Di Malang, cukup banyak kawan yang
membiayai kuliahnya dengan bekerja paruh waktu. Mereka ini yang menjadi
pengusaha setelah selesai. Sebagai orang yang belajar menulis, sayapun bisa
bertahan di sana dengan memanfaatkan hobi saya ini. Semua karena sektor swasta
berkembang.
Budaya
Tari topeng
Malangan merupakan tari andalan Malang Raya yang sekarang sedang diusahakan
agar menginternasional. Tarian ini selalu dipentaskan dalam setiap event dan
memang dijadikan trade market oleh Malang Raya.
Kapankah tari ini mulai dipopulerkan
oleh daerah?
Ternyata baru tahun 1998 tari topeng
ini mulai dipublikasikan secara luas. Publikasi ini diperlukan untuk
mengembalikan wajah Malang ke Malang yang sebenarnya. Pembangunan memang
mempunyai ekses negatif terhadap budaya lokal.
Ketika pembangunan gencar dilakukan,
ketika manusia dari segala penjuru negara dan negeri, Malang justru menampilkan
dirinya sendiri. Malang mengkooptasi para pendatang dengan budayanya sendiri,
termasuk saya. Saya "dipaksa" untuk menyelami mereka.

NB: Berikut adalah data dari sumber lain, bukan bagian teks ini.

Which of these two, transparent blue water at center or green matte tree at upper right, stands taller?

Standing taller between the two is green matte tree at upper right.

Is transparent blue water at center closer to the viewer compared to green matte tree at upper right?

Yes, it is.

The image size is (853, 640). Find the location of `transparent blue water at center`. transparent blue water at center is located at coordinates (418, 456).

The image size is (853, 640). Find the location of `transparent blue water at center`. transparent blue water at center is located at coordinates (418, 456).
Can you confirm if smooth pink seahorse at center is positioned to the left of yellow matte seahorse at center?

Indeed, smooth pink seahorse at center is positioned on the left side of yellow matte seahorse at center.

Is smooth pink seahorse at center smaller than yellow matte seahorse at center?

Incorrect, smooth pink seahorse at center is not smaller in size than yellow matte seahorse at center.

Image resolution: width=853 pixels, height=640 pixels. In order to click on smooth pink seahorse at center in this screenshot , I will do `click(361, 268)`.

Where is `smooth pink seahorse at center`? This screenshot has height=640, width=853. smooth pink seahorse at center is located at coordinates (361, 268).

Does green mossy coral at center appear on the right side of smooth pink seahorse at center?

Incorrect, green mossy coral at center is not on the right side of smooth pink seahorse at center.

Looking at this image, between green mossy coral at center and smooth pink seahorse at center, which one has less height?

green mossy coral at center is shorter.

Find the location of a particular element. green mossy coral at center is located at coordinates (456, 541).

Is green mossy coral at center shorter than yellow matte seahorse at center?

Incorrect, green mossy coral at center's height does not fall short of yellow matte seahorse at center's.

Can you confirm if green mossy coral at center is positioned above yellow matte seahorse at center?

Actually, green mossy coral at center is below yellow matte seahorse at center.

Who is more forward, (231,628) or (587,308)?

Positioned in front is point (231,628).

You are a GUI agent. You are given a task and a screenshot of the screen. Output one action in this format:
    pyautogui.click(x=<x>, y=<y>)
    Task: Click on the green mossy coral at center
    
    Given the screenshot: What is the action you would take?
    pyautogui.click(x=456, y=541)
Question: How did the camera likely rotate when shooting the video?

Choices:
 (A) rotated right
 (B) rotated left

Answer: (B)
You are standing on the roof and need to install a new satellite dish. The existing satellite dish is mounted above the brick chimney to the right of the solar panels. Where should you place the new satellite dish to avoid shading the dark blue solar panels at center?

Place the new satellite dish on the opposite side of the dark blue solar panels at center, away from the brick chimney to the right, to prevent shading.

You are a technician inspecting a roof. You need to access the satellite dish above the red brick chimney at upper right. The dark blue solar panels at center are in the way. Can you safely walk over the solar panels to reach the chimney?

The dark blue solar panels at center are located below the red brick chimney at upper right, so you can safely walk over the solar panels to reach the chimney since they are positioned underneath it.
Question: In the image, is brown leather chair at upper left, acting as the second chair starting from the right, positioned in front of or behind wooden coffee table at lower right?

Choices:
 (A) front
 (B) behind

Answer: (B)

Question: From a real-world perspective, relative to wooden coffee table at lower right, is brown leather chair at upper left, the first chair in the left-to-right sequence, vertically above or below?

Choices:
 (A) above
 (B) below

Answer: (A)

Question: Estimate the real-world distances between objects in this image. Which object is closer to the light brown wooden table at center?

Kami juga menyadari apa yang terjadi
pada kami terkait budaya Bolmong Raya. Kami jadi tertarik ketika kami sadar
bahwa sejarah dan budaya dari daerah lain sangat mereka banggakan sementara
Bolmong Raya tenggelam. Inilah yang mendasari kami membentuk FMPD dan Pinotaba
ketika di rantau dan sekarang kami bawah ke sini.
Kami yakin, dengan berkembangnya
berbagai budaya pop yang merupakan dampak dari pembangunan, budaya lokal pun
akan diperhatikan. Bahkan perhatian terhadap budaya lokal akan lebih tinggi
dibandingkan saat ini. Bagaimanapun kita harus menjadi diri kita.
Yang ada saat ini, yang diamalkan
oleh generasi muda itu hanya kulit dari budaya pop. Mereka bahkan belum tahu
apa itu budaya pop.
Epilog
Malang sangat perlu
kita tiru agar daerah kita bisa lebih maju, jika tidak maka saya menakutkan
kita akan menjadi orang yang malang dan
terbelakang. Saya sendiri tak ingin generasi berikutnya mengatakan ALANGKAH
MALANGNYA KOTAMOBAGU DI TANGAN GENERASI TERDAHULU.